Content starts

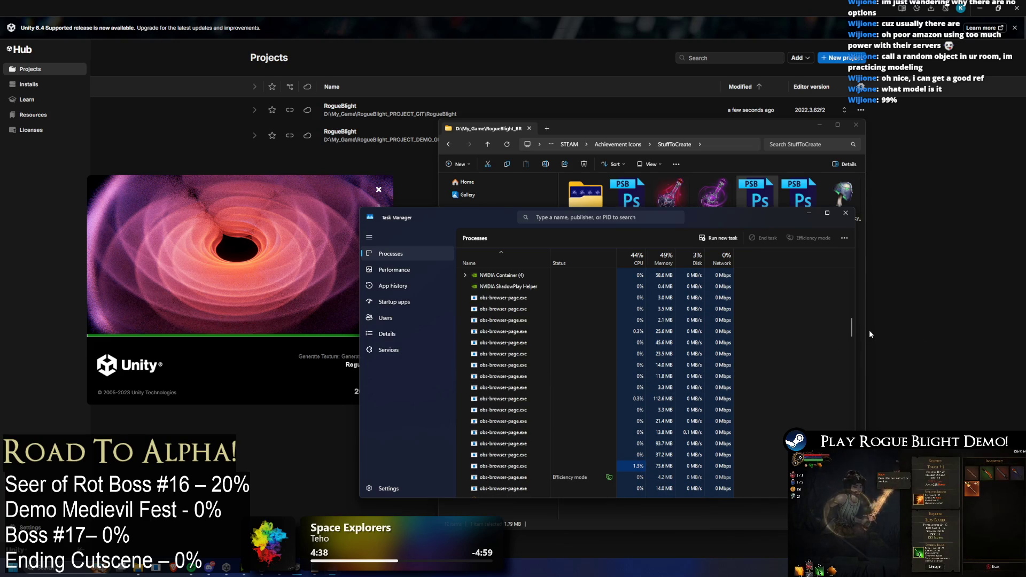
drag(854, 324, 843, 353)
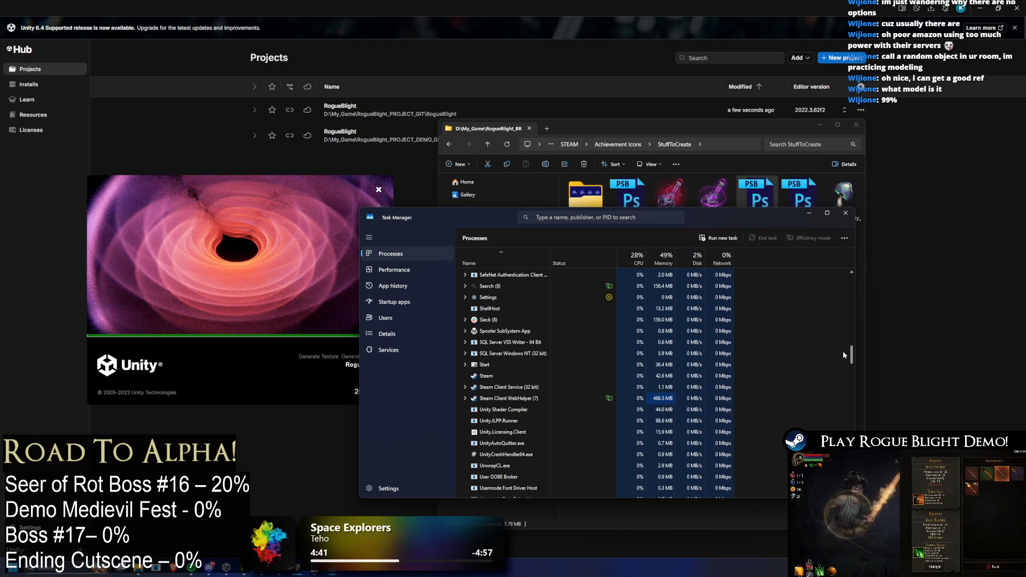
click(522, 334)
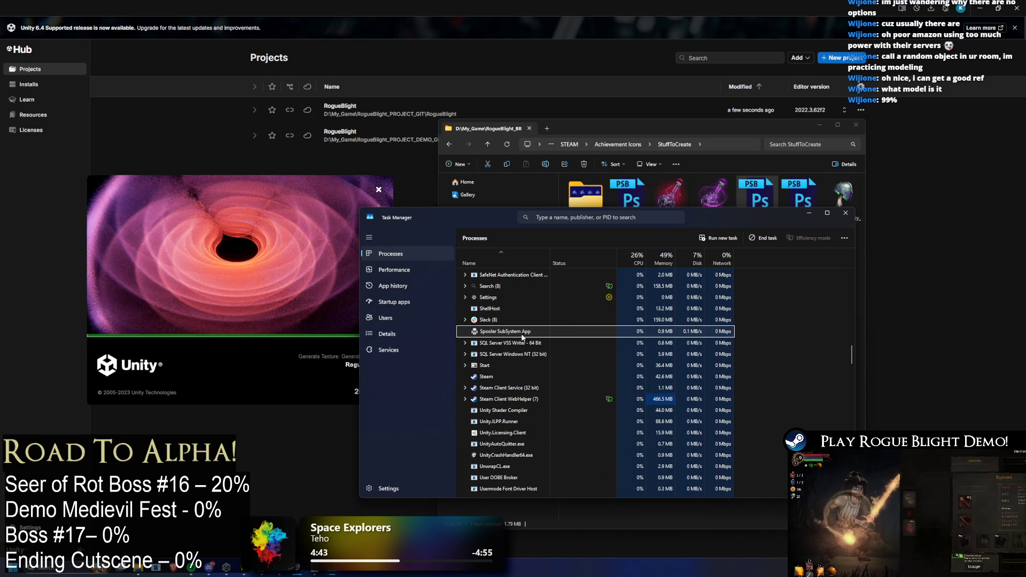
key(Delete)
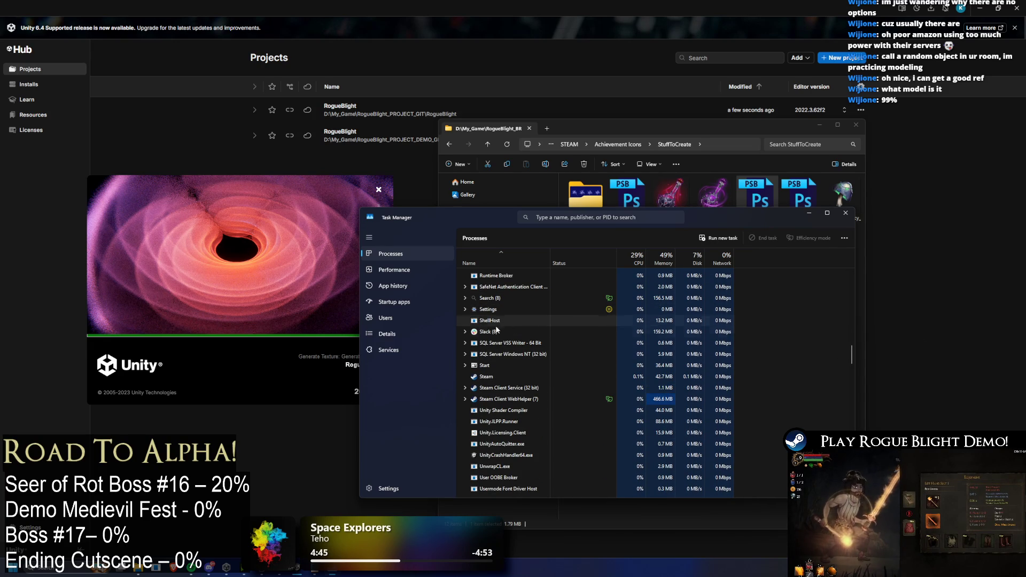
click(529, 331)
key(Delete)
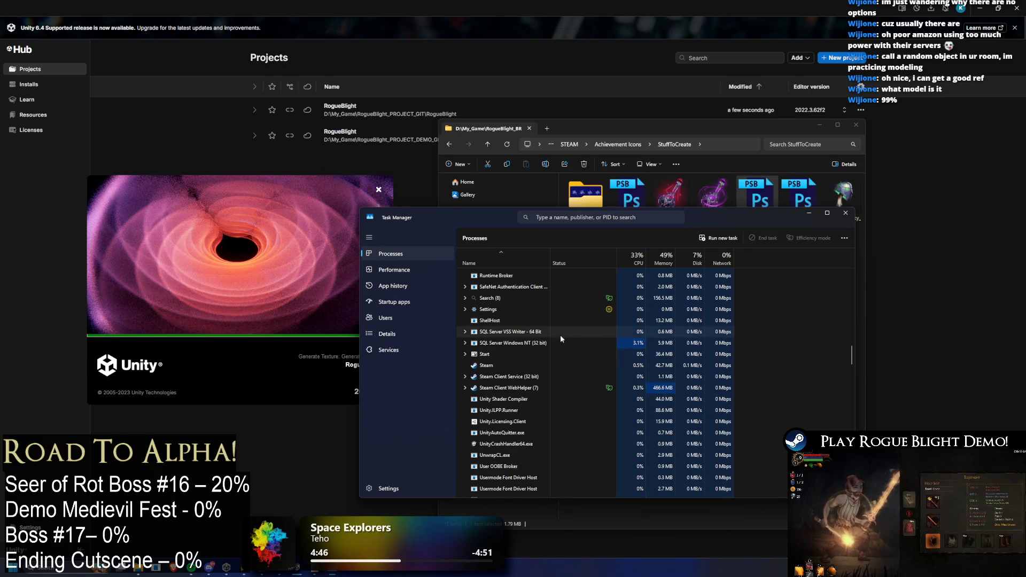
- Try repeatedly to end Steam, dismissing each 'operation could not be completed' error
scroll(551, 362, down, 1)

Content ends

PROMPT: Would you copy all the material exactly, dropping the pictures?

RESPONSE TO THE TASK:
drag(854, 324, 843, 353)
click(522, 334)
key(Delete)
click(529, 331)
key(Delete)
- Try repeatedly to end Steam, dismissing each 'operation could not be completed' error
scroll(551, 362, down, 1)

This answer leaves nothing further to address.